## PROBLEM TO WORK ON:
In the data below, write out everything from the line containing "Grand Palais Bangkok" down to the line containing "conseils et avis" as a Markdown table with columns Row and Line. Skip blank lines.

## INPUT DATA:
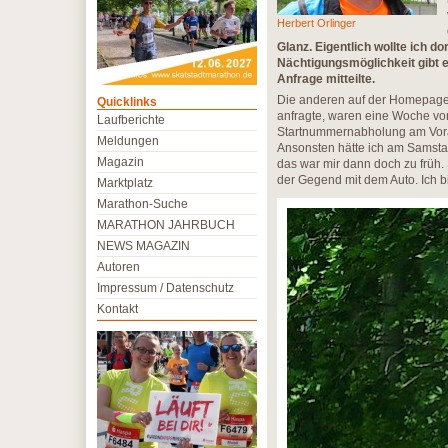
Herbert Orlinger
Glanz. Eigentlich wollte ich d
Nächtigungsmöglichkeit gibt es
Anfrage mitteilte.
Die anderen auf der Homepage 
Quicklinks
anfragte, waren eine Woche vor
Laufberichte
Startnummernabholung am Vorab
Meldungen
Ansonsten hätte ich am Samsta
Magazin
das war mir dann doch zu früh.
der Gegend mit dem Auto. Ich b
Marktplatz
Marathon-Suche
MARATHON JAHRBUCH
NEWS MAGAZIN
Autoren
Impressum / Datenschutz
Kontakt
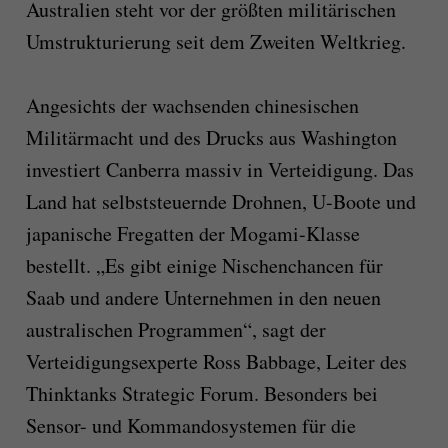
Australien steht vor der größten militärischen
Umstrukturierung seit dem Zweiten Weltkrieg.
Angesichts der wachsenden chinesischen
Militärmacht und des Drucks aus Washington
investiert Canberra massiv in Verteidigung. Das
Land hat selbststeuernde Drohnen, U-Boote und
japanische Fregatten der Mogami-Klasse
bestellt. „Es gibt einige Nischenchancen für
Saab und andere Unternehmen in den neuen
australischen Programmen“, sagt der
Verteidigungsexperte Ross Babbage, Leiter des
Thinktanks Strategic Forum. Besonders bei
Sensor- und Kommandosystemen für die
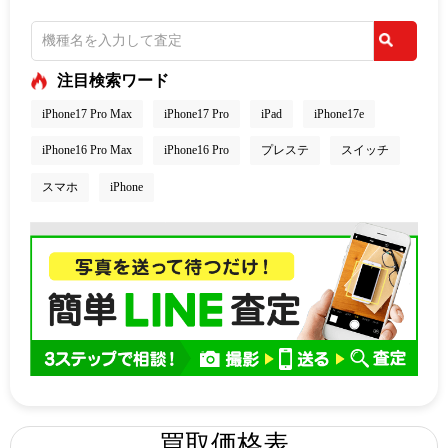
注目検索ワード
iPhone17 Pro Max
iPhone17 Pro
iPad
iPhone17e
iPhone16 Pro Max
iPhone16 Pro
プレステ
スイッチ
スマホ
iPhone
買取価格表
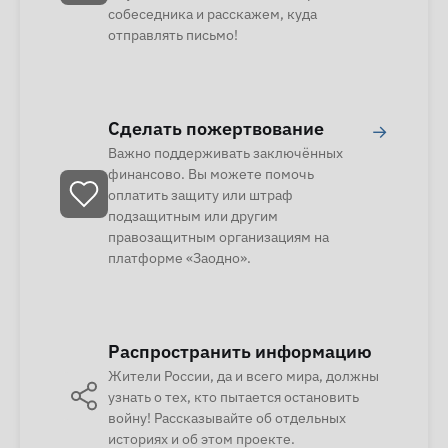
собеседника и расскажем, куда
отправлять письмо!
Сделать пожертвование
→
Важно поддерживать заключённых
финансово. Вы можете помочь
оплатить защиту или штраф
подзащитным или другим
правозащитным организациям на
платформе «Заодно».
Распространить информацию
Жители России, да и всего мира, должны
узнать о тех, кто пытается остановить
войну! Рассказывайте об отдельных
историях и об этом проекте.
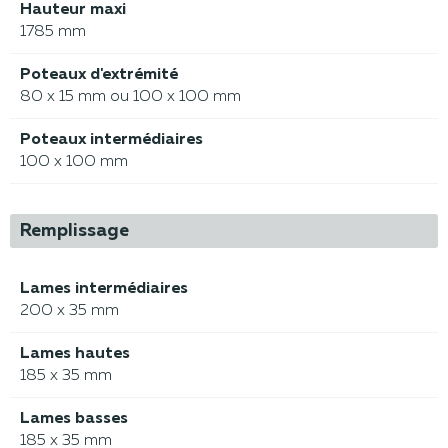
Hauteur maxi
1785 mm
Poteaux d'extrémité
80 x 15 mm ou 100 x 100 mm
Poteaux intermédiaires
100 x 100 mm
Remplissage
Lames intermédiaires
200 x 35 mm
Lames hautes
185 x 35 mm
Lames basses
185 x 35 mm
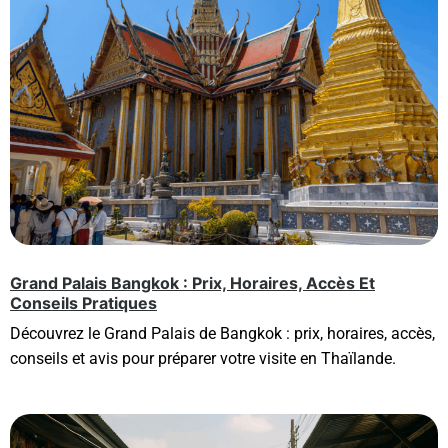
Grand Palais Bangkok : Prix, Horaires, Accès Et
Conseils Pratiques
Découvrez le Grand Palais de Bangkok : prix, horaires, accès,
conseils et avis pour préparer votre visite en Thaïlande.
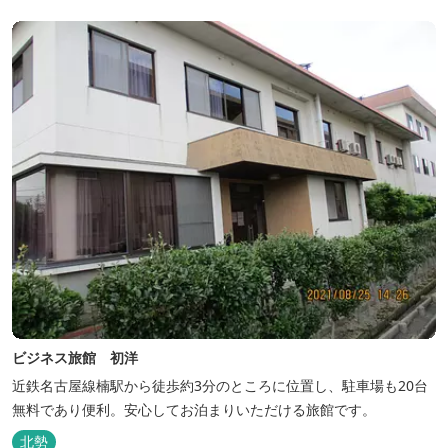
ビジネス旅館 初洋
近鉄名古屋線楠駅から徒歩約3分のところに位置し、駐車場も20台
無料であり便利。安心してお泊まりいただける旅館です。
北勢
* * *
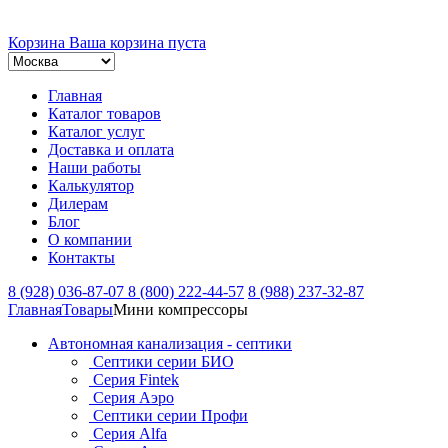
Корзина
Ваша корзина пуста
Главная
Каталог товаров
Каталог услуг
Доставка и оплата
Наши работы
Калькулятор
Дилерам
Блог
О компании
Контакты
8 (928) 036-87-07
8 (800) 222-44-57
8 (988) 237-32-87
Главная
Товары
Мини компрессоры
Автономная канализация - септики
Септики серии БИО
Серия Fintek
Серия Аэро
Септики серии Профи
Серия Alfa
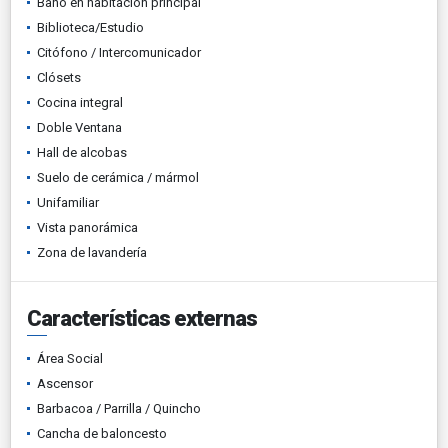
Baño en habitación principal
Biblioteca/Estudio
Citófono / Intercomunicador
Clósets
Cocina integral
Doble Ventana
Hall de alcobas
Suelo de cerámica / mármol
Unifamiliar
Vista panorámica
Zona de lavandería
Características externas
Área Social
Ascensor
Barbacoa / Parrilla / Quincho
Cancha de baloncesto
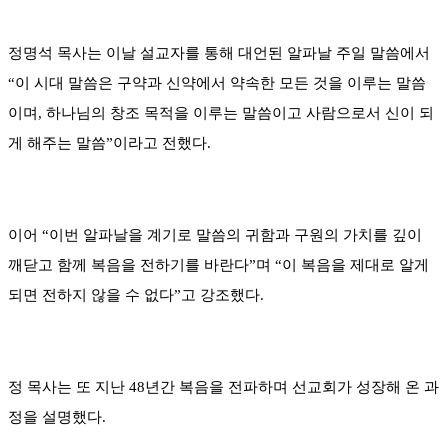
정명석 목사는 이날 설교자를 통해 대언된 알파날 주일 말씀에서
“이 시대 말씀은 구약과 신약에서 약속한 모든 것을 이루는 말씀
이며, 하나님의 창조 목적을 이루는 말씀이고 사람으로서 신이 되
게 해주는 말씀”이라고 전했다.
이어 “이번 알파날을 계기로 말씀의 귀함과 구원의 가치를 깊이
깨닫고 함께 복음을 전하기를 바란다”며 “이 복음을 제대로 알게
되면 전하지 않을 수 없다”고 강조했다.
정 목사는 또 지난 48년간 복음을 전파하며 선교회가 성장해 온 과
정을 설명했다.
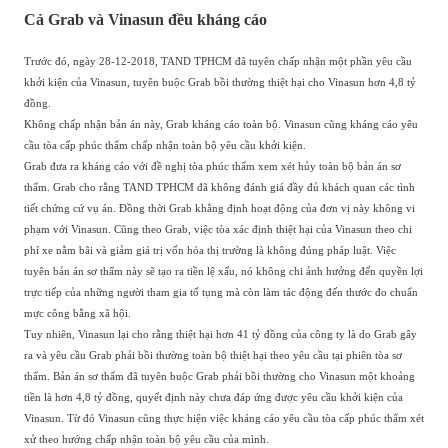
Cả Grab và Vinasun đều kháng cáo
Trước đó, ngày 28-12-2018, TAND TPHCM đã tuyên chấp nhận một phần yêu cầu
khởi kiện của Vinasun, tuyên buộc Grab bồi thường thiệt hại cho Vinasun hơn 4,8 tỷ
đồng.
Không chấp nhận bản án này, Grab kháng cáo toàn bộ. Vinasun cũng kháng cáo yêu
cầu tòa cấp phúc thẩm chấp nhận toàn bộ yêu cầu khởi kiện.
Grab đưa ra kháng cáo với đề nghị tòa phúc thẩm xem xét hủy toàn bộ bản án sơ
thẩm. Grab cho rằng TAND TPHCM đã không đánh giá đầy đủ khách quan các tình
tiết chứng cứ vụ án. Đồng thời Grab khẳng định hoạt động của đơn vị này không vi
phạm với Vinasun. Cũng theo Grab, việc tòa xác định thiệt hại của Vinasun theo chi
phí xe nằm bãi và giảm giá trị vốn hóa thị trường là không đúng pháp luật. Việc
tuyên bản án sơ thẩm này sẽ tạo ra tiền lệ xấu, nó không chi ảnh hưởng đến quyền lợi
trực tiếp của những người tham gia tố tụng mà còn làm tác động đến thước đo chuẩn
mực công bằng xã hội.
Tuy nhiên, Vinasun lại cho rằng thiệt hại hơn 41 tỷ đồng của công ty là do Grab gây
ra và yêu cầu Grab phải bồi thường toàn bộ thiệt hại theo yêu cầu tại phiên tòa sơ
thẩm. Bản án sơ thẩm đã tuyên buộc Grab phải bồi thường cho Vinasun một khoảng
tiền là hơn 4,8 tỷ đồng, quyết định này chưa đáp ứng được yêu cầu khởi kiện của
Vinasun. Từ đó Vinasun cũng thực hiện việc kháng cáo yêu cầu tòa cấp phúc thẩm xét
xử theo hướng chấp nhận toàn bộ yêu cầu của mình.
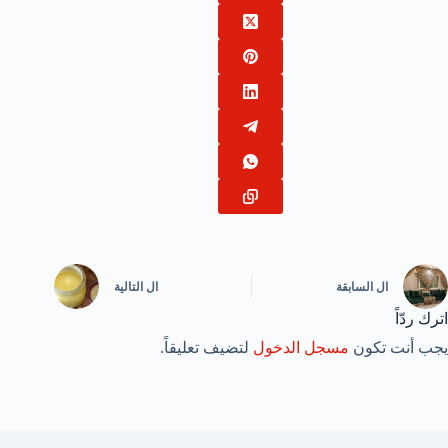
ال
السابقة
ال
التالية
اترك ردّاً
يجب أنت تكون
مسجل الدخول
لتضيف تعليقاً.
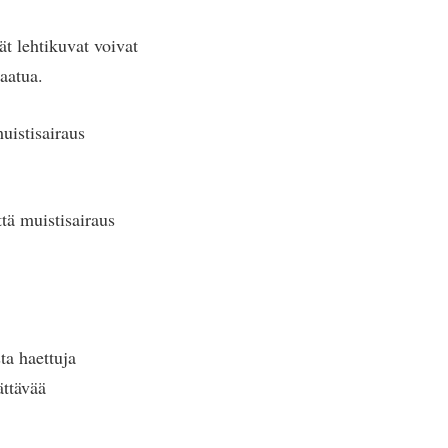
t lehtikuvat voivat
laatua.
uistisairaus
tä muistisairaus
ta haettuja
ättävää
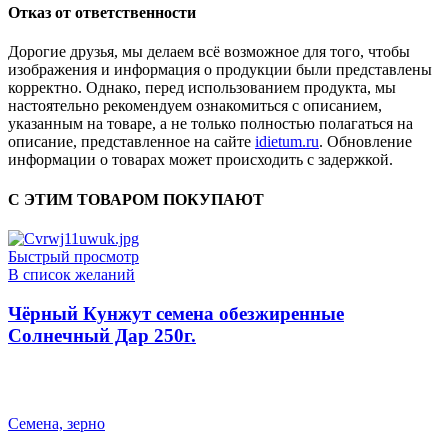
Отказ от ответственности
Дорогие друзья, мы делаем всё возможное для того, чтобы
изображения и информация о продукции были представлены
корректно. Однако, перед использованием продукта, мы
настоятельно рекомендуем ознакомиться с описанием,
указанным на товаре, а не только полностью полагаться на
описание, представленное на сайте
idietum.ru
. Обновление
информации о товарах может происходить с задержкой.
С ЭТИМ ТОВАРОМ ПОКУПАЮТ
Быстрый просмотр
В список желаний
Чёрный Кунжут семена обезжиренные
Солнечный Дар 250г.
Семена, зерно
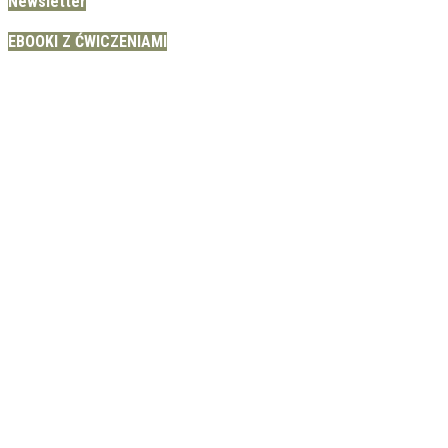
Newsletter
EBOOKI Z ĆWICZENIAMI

## WRITTEN RESPONSE:
| Row | Line |
|---|---|
| 1 | Grand Palais Bangkok : Prix, Horaires, Accès Et |
| 2 | Conseils Pratiques |
| 3 | Découvrez le Grand Palais de Bangkok : prix, horaires, accès, |
| 4 | conseils et avis pour préparer votre visite en Thaïlande. |